**Dataset records:**
---*---
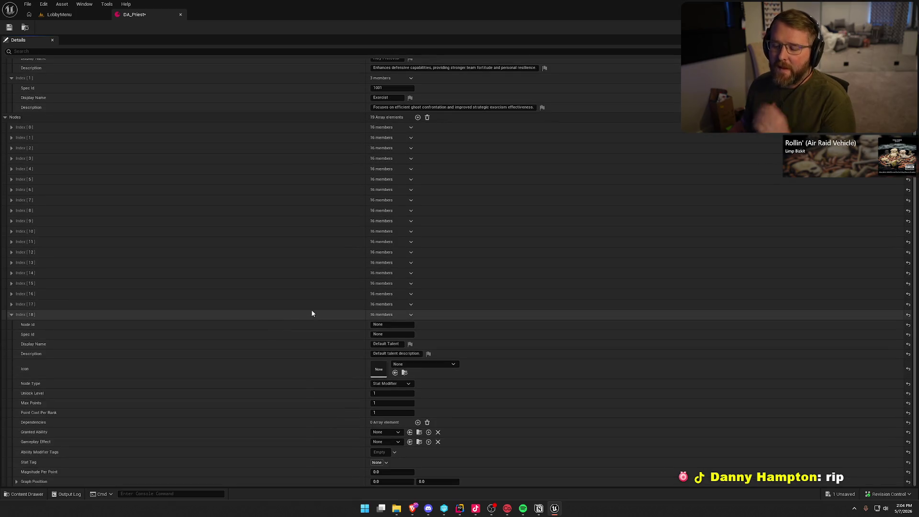
{"action": "left_click", "coordinate": [310, 321]}
{"action": "type", "text": "2018"}
{"action": "key", "text": "Tab"}
{"action": "type", "text": "1001"}
{"action": "key", "text": "Tab"}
---*---
**INSTRUCTIONS FOR THE TASK:** Among the records, find every line holding the word "text" and copy it.

**RESULT:**
{"action": "type", "text": "2018"}
{"action": "key", "text": "Tab"}
{"action": "type", "text": "1001"}
{"action": "key", "text": "Tab"}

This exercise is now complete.